Remove one pair of outputs. Connect a jumper between the positive and negative speaker terminals. With all remaining transistors clamped, power it up. If it remains powered up without drawing excessive current, confirm that you have rail to rail oscillation on the remaining pair of outputs. Post what you find.
 
Would I be able to apply logic to choosing which pair of outputs?
I can't remember at this point if all four were blown or if just a pair, but if I choose the side that was driven by the resistors that burned, would that be logical? Or am I making too much of it and it won't matter?
 
After rewiewing post #15, I did briefly have the ~39VDC between both the +/- and GND, so wouldn't that mean the output inductors are probably OK?

Not being able to measure all of the possible points at the same time, earlier I was monitoring both the Voltage and Amperage panel meters on the power supply as well as the points I needed to measure with the DMM. The voltage does not sag much at the PS. With the 3 Ohm resistor inline, I measured between B+ and GND at the amp and it sags to <9V which should shut this amp down.

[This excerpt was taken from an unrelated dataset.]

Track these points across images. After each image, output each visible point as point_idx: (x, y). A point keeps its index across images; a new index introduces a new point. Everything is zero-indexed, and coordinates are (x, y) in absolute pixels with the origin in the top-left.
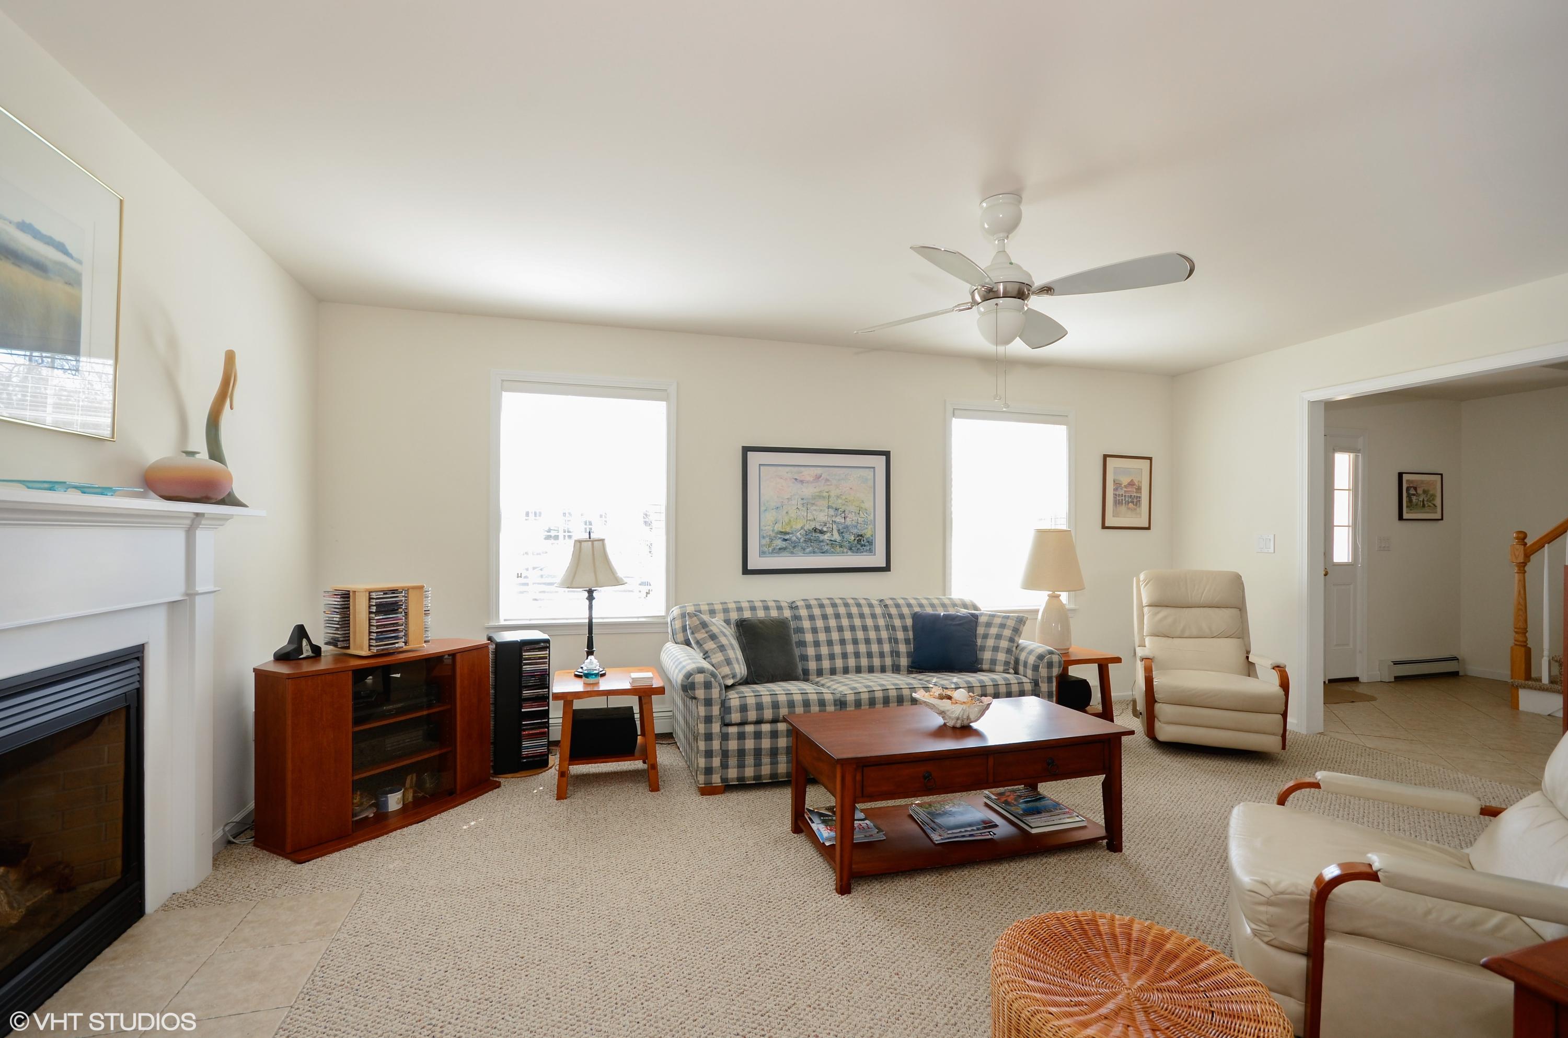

Would this indicate there are still problems in the main power supply?
 
Here is the set up to develop this waveform.
Removed rectifier.
DMM in line to measure current.
5A fuse in line to B+.
No resistor in line to B+.
Scope set to 5V Div. 5uS Div. Probe x10.
It takes ~15 seconds for the square wave to develop on the left rectifier pad while the current draw climbs to 1.96A and stays there. The right rectifier pad is the same, just inverse (the rounded corner is on bottom).

It seems to me that is a little too much current draw to idle without rectifier installed and I should see a bit better square wave. True?
Even so, it appears that the majority of the problem exists after the rectifier.